Second, children of God are not made through the will of the flesh; that is, human common sense, natural instinct, or by satisfying the flesh.

Indulgence, self-satisfaction and self-fulfillment do not make children of God.  This is the flaw, the lie, the danger of the prosperity gospel to which so many are tempted and drawn.  People want life to work in ways pleasing to themselves.  They are the center of their own story and the center of their own world.  They flock to preachers who will tell them that “God wants to make you happy and fill your life with good and pleasurable things.”

The problem is that God’s blessings are presented as being fulfillment of the will of the flesh.  That approach underplays or ignores the consequences of our sin.  It underplays or ignores the fact that being a Christian will often put you at odds with the values of the world.  Look back to our text because God was clear: “the Word was in the world, and the world came into being through him; yet the world did not know him.  He came to what was his own, and his own people did not accept him.”  What the world sees as wisdom, God sees as folly.  What the world sees as strength, God sees as weakness.  And the reverse is true, too; what the world sees as folly (namely, the cross), is the wisdom of God, and what the world sees as weakness is the power of God.  Children of God are not made through the will of the flesh.

Third, children of God are not made through the will of man; as in, you cannot decide that you are going to be a child of God and force your way in on your own terms.

Many people think that if they are good enough, God will have to let them into heaven. Friends, adoption as children of God is a matter of grace, it is a gift, it is something that has been provided to us, not something we have earned.  Further, heaven will be God’s heaven, where the glory of God is fully revealed and only those things that fit within God’s holy and perfect will are going to be there.  There will be no rebellion, no sin, no competition for sovereignty or authority.  Our wills completely submitted to God’s perfect will – and his will is greater and provides for things so much better than we can imagine anyway.

None of the ways of men make children of God.  John says we are born Children of God by the will of God through believing in Jesus’ name.  We receive him as Lord and Savior.  We follow him so that he can show us the Father’s heart.  We trust him because he is trustworthy.  We have a relationship with him because he knows and cares for us and invites us to know and care for him.

We are looking at the gospel of John because of the relational nature of the experiences John describes.  We are going to see how real people encountered Jesus. Real people with real lives and real problems and real circumstances – in other words, people just like us – encountered Jesus and their lives were transformed: from despair to hope, from brokenness to redeemed, and from death to life.  That is the good news we are called to open to Carson City and beyond.

Communion

One of the things people do when they know and care for each other is to share a meal together.  God is no different.  Jesus would later gather his disciples around the table and break bread with them.  He invited them, he invites us.  It is a table Jesus has prepared, it is an invitation he has issued because he knows you and cares for you; it is an invitation for you to know and care for him.  It is life he is offering.  How will you respond to his call to you?

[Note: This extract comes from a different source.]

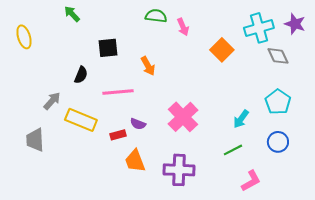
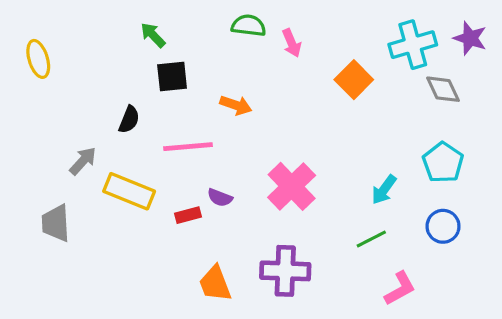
green arrow: (72, 14) -> (153, 35), moved
orange arrow: (148, 66) -> (236, 105), turned -42
orange trapezoid: (135, 161) -> (215, 284), moved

And the Word became flesh and lived among us, and we have seen his glory, the glory as of a father’s only son, full of grace and truth.  From his fullness we have all received, grace upon grace.  No one has ever seen God.  It is God the only Son, who is close to the Father’s heart, who has made him known.

In the name of the Father, and of the Son, and of the Holy Spirit. Amen.

Questions:

  1. As we enter the new year, what is your prayer for God to do with you?  For this congregation?  For this community?
  2. How would you answer Jesus’ question, “Who do you say I am?”  And, how would you answer if he asked you the follow-up, “And how have you seen that make a difference in the life I have given you?”
  3. How would you share the good news with someone who does not know Jesus?